In Jesus’ day, the church was begun mostly by people from Judea and Galilee and a few Greeks. Because of the great rebellion of Judah against its rightful King, the bulk of that nation was “cut off” as the law commanded (Leviticus 17:4). Those who supported Jesus as the Heir became the remnant of Judah (as recognized by God), and hence, what men now call “the church” was actually the tribe or nation of Judah. To these were added many from other nations as they came to believe in Jesus Christ and to support His claim to the throne of Judah and of the world.
Unfortunately, even the church degenerated over time, and so there came to be a distinction between the church as a whole and the remnant of grace within it. Like Ishmael and the Jews before them, the church too persecuted the remnant of grace. The Inquisitions prove that the church in Rome was another fleshly religion manifesting the spirit of Hagar and Ishmael, rather than that of Sarah and Isaac.
In the end of the age, then, the true bride that emerges in Revelation 19:7 is not the entire church, but is the remnant of grace that has emerged from its time of persecution at the hands of the children of the flesh. This “Sarah” bride is the New Covenant and the New Jerusalem (Galatians 4:24, 25), whose “children” are those begotten by the Spirit. The bride is certainly “Israel,” but we cannot limit this term to those who are Israelites on account of fleshly birth.

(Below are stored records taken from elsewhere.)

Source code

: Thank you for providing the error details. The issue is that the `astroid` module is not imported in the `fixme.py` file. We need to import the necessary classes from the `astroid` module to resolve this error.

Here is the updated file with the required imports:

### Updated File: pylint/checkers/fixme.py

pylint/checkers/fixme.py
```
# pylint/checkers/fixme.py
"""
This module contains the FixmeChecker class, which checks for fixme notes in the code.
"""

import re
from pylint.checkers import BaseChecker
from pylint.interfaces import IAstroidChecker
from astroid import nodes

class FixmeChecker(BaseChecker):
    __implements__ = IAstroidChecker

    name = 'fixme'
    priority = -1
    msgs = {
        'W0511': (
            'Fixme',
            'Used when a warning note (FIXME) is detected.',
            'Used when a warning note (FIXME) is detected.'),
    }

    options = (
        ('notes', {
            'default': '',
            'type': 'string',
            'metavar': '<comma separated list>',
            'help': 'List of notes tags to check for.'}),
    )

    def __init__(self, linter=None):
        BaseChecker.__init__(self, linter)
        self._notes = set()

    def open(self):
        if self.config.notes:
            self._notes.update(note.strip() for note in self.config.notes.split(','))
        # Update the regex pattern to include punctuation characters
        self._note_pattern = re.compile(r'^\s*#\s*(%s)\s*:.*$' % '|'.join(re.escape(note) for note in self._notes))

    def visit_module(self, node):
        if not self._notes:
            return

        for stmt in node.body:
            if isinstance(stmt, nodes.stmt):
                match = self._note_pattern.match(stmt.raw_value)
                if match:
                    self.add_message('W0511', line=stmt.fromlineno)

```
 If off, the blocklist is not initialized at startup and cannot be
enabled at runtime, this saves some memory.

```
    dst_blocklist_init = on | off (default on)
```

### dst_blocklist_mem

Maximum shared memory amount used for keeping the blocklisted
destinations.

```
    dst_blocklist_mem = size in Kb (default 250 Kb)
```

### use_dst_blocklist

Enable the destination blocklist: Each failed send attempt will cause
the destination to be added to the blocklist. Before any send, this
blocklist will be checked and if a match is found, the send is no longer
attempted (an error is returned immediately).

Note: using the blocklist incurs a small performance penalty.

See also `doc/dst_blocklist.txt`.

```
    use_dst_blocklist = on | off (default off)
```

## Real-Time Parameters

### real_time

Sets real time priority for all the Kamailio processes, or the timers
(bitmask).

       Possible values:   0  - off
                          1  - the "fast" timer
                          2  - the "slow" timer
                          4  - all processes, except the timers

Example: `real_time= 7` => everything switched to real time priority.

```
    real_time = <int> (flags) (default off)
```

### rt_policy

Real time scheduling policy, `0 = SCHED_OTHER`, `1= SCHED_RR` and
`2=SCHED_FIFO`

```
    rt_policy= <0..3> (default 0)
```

For this reason, as we have already seen, the overcomers (i.e., the remnant of grace) are described in Revelation 5:9, 10 as people “from every tribe and tongue and people and nation.” They are all Israelites who have followed the footsteps of Jacob in his quest to become an Israelite. They have walked by faith and have finally wrestled with God to come face to face with a new revelation of the sovereignty of God.